According to Meijers, the idea behind LTE-U is the aggregation of both licensed and unlicensed spectrum to provide a better customer experience. The combination, he said, will allow carriers to leverage the benefits of licensed spectrum, such as security, better air interface and mobility, while using unlicensed spectrum mainly in the 5GHz band as a data pipe.
“The concept (with LTE-U) is to leverage these huge swaths of unlicensed spectrum to help with the data challenge,” Meijers said. “There are a lot of operators who want to adopt it and who have indicated they will adopt it. And then there are operators who have adopted carrier-based Wi-Fi who are looking at it as well…A lot of benefits can be brought to bear for the consumer and that’s why carriers are so interested in it.”
Meijers addressed concerns about Wi-Fi interference by explaining that the LTE-U-LAA solution has been designed to coexist with Wi-Fi, sharing the band as well or better than Wi-Fi itself.

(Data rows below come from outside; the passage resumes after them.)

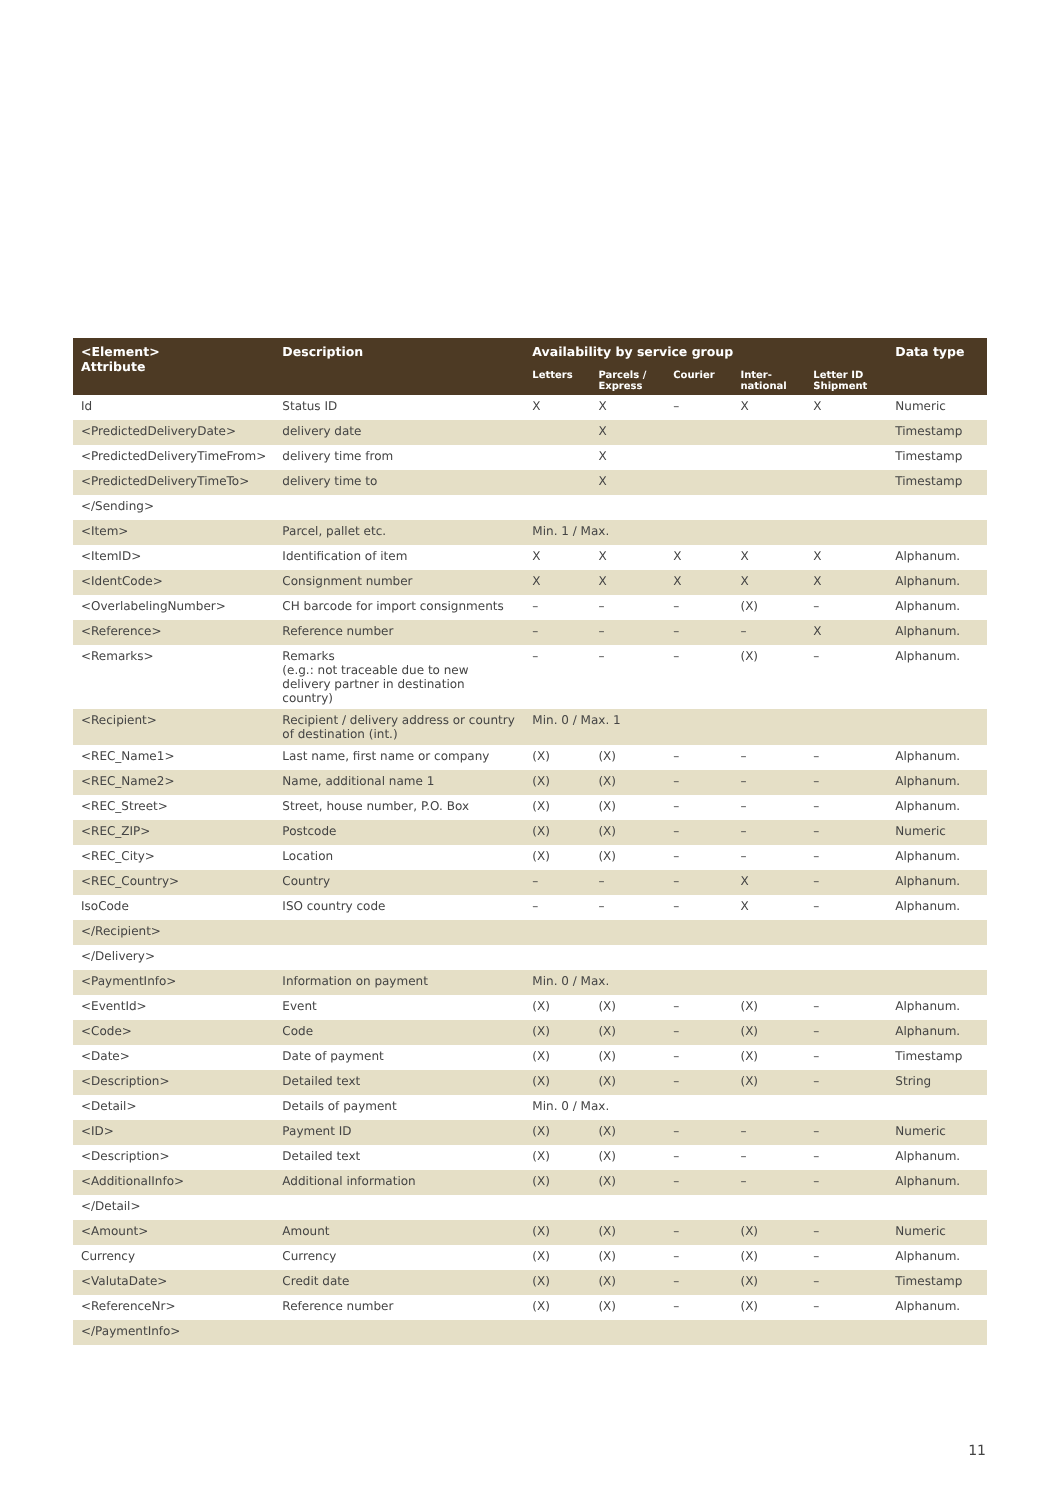| <Element> Attribute | Description | Availability by service group | | | | | Data type |
| --- | --- | --- | --- | --- | --- | --- | --- |
| | | Letters | Parcels / Express | Courier | Inter- national | Letter ID Shipment | |
| Id | Status ID | X | X | – | X | X | Numeric |
| <PredictedDeliveryDate> | delivery date | | X | | | | Timestamp |
| <PredictedDeliveryTimeFrom> | delivery time from | | X | | | | Timestamp |
| <PredictedDeliveryTimeTo> | delivery time to | | X | | | | Timestamp |
| </Sending> | | | | | | | |
| <Item> | Parcel, pallet etc. | Min. 1 / Max. | | | | | |
| <ItemID> | Identification of item | X | X | X | X | X | Alphanum. |
| <IdentCode> | Consignment number | X | X | X | X | X | Alphanum. |
| <OverlabelingNumber> | CH barcode for import consignments | – | – | – | (X) | – | Alphanum. |
| <Reference> | Reference number | – | – | – | – | X | Alphanum. |
| <Remarks> | Remarks (e.g.: not traceable due to new delivery partner in destination country) | – | – | – | (X) | – | Alphanum. |
| <Recipient> | Recipient / delivery address or country of destination (int.) | Min. 0 / Max. 1 | | | | | |
| <REC_Name1> | Last name, first name or company | (X) | (X) | – | – | – | Alphanum. |
| <REC_Name2> | Name, additional name 1 | (X) | (X) | – | – | – | Alphanum. |
| <REC_Street> | Street, house number, P.O. Box | (X) | (X) | – | – | – | Alphanum. |
| <REC_ZIP> | Postcode | (X) | (X) | – | – | – | Numeric |
| <REC_City> | Location | (X) | (X) | – | – | – | Alphanum. |
| <REC_Country> | Country | – | – | – | X | – | Alphanum. |
| IsoCode | ISO country code | – | – | – | X | – | Alphanum. |
| </Recipient> | | | | | | | |
| </Delivery> | | | | | | | |
| <PaymentInfo> | Information on payment | Min. 0 / Max. | | | | | |
| <EventId> | Event | (X) | (X) | – | (X) | – | Alphanum. |
| <Code> | Code | (X) | (X) | – | (X) | – | Alphanum. |
| <Date> | Date of payment | (X) | (X) | – | (X) | – | Timestamp |
| <Description> | Detailed text | (X) | (X) | – | (X) | – | String |
| <Detail> | Details of payment | Min. 0 / Max. | | | | | |
| <ID> | Payment ID | (X) | (X) | – | – | – | Numeric |
| <Description> | Detailed text | (X) | (X) | – | – | – | Alphanum. |
| <AdditionalInfo> | Additional information | (X) | (X) | – | – | – | Alphanum. |
| </Detail> | | | | | | | |
| <Amount> | Amount | (X) | (X) | – | (X) | – | Numeric |
| Currency | Currency | (X) | (X) | – | (X) | – | Alphanum. |
| <ValutaDate> | Credit date | (X) | (X) | – | (X) | – | Timestamp |
| <ReferenceNr> | Reference number | (X) | (X) | – | (X) | – | Alphanum. |
| </PaymentInfo> | | | | | | | |
11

In a demonstration of the technology at CES, the introduction of LTE-U changed the band-sharing dynamic from 80/20 with two Wi-Fi sharers to nearly 50/50 between Wi-Fi and LTE-U. At times, LTE-U even backed off its band usage when Wi-Fi demand spiked to allow for better sharing.
Qualcomm has said in the past that the push for Wi-Fi/LTE-U coexistence is a common sense move for the company, which also has a substantial Wi-Fi business.
Meijers said Qualcomm’s new ecosystem will also support LWA, which is LTE/Wi-Fi aggregation.
Meijers said Qualcomm is also working on two other unlicensed spectrum initiatives, including Universal LTE (Neutral Host) and a project dubbed MuLTEfire that would allow unlicensed carriers to deliver LTE-like performance using unlicensed spectrum.